Obama doesn't share my heritage. But as a child of mixed-race parentage and culture, surely he, too, struggled for his place in a society that has not always been welcoming to mulattos. His white family loved him, but more than an ocean separated him from his black father and relatives. I know what it's like to long for a father, having never known my own. Perhaps Obama found a surrogate black family in Trinity Church.
"Obama had to go to a church" like Trinity, says Miller. "That was part of his homecoming, part of his self-discovery."
That other African Americans and I were able to overcome seemingly insurmountable hurdles is undeniably due, in part, to Wright-like prophetic speech. Like Negro spirituals, it helped us organize, motivate and empower ourselves.

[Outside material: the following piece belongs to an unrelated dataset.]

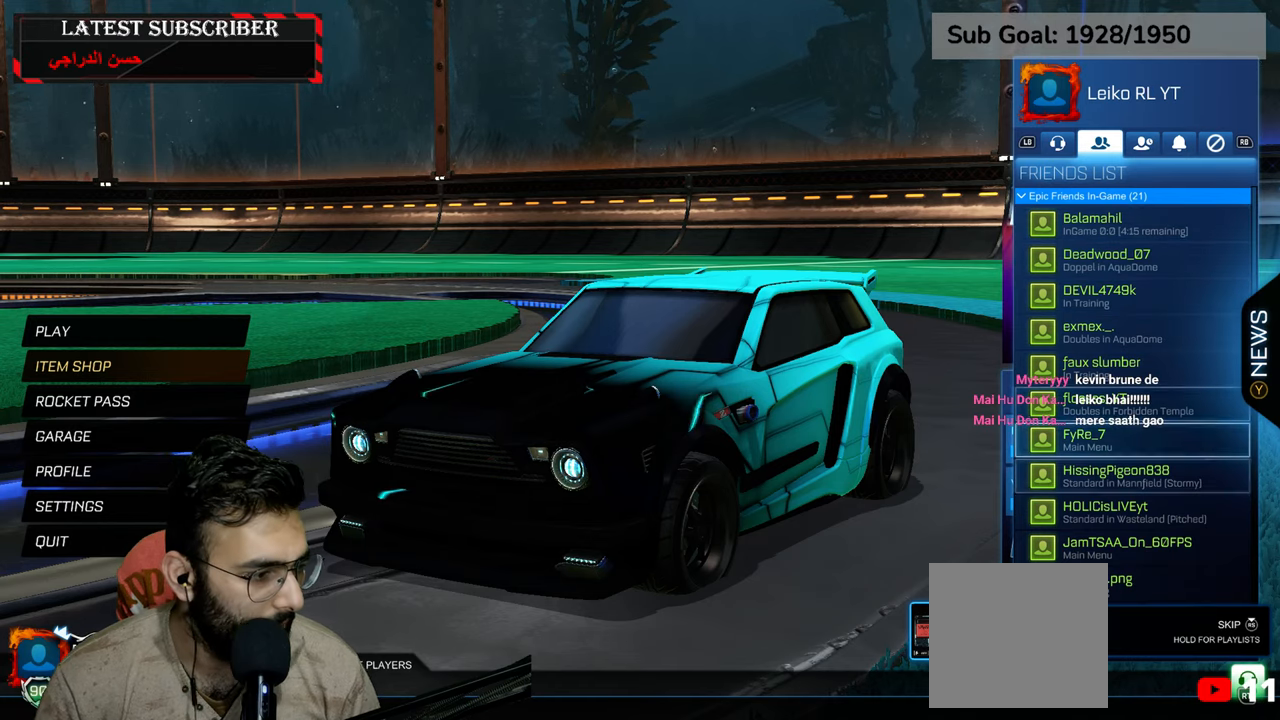
{"dt_ms": 500, "buttons": [], "left_stick": "down", "right_stick": "center", "events": []}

But just as spirituals eventually lost their relevance and potency as an organizing tool against discrimination -- even as they retained their historical importance in the African American cultural narrative -- so, I believe, has Wright-speak lost its place. It's harmful and ultimately can't provide healing. And it's outdated in the 21st century.
I came to this realization gradually. As I expanded my associations and experiences -- organizing in places such as San Francisco, Providence, R.I., Patterson, N.J. and Northeast Washington, meeting caring Hispanics, Asians and whites -- I came to know that we are all more alike than different. I saw that our dreams sat inside each other. All of us wanted a better America, not so much for ourselves as for our children, and their children. Achieving this meant that we had to get beyond our past segregated lives and work together, inspiring the best in ourselves -- not the bitterness and the biases.
This is Obama's message. "I believe deeply that we cannot solve the challenges of our time unless we solve them together," he said last week in a somber, historic address about race, racism and our country's future, presenting grievances on both sides: the pain and anger of blacks and the resentments of working- and middle-class whites.
Earlier, he had denounced Wright's words and dismissed the minister from his ceremonial campaign role. But in his speech he also made clear that he could no more distance himself from his former black pastor than he could from his white grandmother, both of whom are imperfect people.
I understand this sentiment. I have not removed myself from people in my community who continue to rely on Wright-speak. We simply engage in debates. But their numbers are diminishing. More and more African Americans are coming to understand what we have in common with other Americans. Whites, Hispanics and Asians seem to be going through similar metamorphoses. What else can account for the surprising support Obama has received among non-blacks?